Watercolor classes

Artist Sherry Byant, right, shades an iris with her hand to give shadow definition to the object as her students get to work with watercolors. On the table's left, front to back, are, Ruthie Neilan, Jan Wilder, Beth Crowley, Kathy Godkin and (obscured) Teresa Biggs.

Alan Petrillo/Special to The Explorer

Sherry Bryant looks at objects in life through eyes that see things which don’t register with most people — gradations of light, shadow and form that embody an object itself. As an accomplished award-winning artist, and one especially skilled in watercolors, Bryant is helping others see those variations in life and interpret them onto paper through watercolor painting.

For the past five years Bryant has taught interested Tucsonans the intricacies of watercolor art through the Outreach Art Tutoring for Seniors (OATS) program, which she conducts weekly on Thursdays at 9:30 am in the Picture Rocks Community Center, 5615 N. Sanders Road. The program is sponsored by the Drawing Studio at 33 S. 6th Ave. in Tucson.

“The OATS program and particularly this class is meant for people over 50 and designed to get them out with others who share an interest in art,” Bryant said. “It’s also meant to develop a sense of community where people meet others who have a similar interest they can follow together.”

Bryant said she has all levels of students in the program, and one day recently was instructing them on the intricacies of painting a still life — vases of irises.

“I might give directions on how to perform a certain technique they might not have experienced before,” she said, “and as they do the technique, it might open up a different thought process in how to approach the work. Often we will incorporate what they learn by experimenting into other classes.”

Bryant’s students pay a fee of $60 for the eight-week course, which goes to the Drawing Studio to cover the costs of paper, paint, brushes and Bryant’s instruction.

Vicki Flemm, a retired elementary school teacher, has taken Bryant’s watercolor class for two years and said she builds on her crafts and quilting experience.

“I’ve learned a lot from Sherry,” Flemm said. “She’s introduced us to different artistic styles and encourages us to develop our own style of work. I tend toward the anthropomorphic and impressionistic styles in my watercolors.”

Beth Crowley, a retired hair stylist, is more of a newbie in the class, having started with Bryant last October.

“I always wanted to learn to paint in watercolors and have come a long way in learning the proper strokes,” Crowley said. “Sherry has

taught us about style and form, and I’ve developed a passion for painting. This is my new career.”

Teresa Biggs has spent four years in the OATS program and “loves the way Sherry is so very patient with each of us. Under her guidance, I’ve developed a huge amount in terms of my painting, mostly because she guides us to let us express ourselves.”

Jan Wilder, a Raytheon retiree, has been painting under Bryant for three years, building on an early art training background.

“Watercolors are fascinating to see how the paint reacts to different media that you paint on,” Wilder pointed out.

Ruthie Neilan is the newest member of Bryant’s group, having joined a month ago.
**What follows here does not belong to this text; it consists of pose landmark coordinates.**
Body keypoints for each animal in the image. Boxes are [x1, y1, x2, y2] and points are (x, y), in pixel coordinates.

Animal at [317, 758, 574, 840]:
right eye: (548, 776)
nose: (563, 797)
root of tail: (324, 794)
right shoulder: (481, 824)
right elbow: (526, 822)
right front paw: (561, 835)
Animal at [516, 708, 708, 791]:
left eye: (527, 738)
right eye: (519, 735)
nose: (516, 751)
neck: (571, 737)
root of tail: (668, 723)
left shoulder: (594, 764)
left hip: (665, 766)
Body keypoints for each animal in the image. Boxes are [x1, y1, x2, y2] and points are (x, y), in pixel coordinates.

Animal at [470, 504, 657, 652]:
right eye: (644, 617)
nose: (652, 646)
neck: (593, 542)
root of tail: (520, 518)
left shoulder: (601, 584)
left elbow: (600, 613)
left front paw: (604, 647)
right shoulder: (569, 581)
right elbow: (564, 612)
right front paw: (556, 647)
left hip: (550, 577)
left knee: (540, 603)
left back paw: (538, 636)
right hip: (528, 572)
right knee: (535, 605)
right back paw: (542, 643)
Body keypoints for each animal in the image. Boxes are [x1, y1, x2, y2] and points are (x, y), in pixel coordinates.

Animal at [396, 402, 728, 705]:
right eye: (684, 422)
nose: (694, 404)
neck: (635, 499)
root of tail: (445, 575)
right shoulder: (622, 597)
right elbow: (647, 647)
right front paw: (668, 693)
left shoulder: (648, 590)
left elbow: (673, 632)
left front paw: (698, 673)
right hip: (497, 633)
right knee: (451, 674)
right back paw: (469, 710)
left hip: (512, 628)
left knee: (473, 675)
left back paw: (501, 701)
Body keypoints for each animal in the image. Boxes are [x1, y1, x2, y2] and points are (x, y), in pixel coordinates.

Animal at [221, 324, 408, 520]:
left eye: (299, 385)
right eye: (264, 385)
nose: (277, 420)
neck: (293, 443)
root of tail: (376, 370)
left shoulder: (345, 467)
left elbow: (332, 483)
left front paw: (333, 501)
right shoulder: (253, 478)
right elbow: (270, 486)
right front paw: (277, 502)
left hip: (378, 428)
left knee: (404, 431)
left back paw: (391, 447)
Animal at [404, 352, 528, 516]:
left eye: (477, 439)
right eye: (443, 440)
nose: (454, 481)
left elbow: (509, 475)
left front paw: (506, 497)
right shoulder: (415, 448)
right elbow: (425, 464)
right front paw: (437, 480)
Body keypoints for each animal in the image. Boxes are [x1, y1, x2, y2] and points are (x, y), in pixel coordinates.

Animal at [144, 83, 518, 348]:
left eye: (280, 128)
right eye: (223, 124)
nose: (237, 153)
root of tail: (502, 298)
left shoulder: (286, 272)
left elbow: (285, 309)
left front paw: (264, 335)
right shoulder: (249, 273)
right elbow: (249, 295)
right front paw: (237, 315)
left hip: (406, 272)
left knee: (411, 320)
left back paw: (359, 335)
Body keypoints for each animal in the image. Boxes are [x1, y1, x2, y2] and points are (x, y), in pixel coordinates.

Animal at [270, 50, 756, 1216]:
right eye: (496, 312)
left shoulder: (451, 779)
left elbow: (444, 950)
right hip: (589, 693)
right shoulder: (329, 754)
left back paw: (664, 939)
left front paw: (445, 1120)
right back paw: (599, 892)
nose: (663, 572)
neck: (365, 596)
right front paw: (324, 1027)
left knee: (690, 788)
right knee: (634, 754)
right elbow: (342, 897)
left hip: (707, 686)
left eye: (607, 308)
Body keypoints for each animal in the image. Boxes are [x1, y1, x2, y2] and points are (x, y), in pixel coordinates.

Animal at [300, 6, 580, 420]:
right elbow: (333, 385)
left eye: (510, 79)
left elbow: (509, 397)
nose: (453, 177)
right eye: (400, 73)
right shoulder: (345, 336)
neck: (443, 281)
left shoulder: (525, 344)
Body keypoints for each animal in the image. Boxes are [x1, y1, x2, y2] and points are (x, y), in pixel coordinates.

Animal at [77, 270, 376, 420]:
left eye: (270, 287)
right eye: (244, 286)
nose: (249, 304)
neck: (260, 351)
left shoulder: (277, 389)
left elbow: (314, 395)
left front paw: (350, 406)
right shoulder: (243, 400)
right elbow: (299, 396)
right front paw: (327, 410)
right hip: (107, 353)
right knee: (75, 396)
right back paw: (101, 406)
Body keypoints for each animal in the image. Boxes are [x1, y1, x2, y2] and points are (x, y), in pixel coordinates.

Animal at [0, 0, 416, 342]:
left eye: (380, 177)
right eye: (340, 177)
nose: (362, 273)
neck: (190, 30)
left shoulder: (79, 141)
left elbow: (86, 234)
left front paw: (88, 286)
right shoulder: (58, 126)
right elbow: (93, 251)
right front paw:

Forty years ago she was trained in acrylic painting.

“I’ve always wanted to try watercolors, but they caused me anxiety when I put the paint onto the paper,” Neilan said, “but not now because Sherry has shown me how I can do everything I need to in three basic colors.”

Bryant smiles and addresses the class again.

“Remember to pay attention to the form and your values,” she tells them. “And don’t forget to be aware of the light on your subject.”

Gayle Ruther had not had any prior art training when she joined the program three-plus years ago.

“Painting in watercolors was on my bucket list,” Ruther said. “I also plan to write a book and see the Great Wall of China.”

Sue Sherell is a four-year veteran of the watercolor class.

“I started painting in oils, but like working in watercolors because the paint dries so fast and the process is a lot looser in creating,” Sherell said. “I love the fact that watercolors give me more latitude in the work than oils would.”

Claire Bray has been in Bryant’s class for five years, first coming into the program when she accompanied a neighbor who didn’t want to attend alone. Bray was hooked from the first day.

“I immediately fell in love with watercolors,” Bray said. “It’s so challenging and beautiful when it works, and Sherry is a wonderful teacher, so patient and knowledgeable.”

Kathy Bodkin is another five-year participant in the watercolor class.

“Sherry teaches you to paint yourself,” Bodkin observed. “You need to develop your drawing ability, then apply color, value and form to your work. I’ve been able to sell a few of my pieces and my goal is to get better and better.”

Pat Dolan, director of senior art outreach programs for the Drawing Studio, said that Bryant’s program is unique in that it began under a grant and continued due to its popularity.

“The students loved her and her watercolor instruction so much that we continued the program through the community center,” Dolan said. “She’s a wonderful instructor and a marvelous teacher. Sherry has a very encouraging way of teaching watercolors where she simplifies it and makes it and fun. People really blossom with her teaching them.”

More OATS classes — such as acrylics, oils and pastels — are taught by other painting instructors through the Drawing Studio, Dolan added.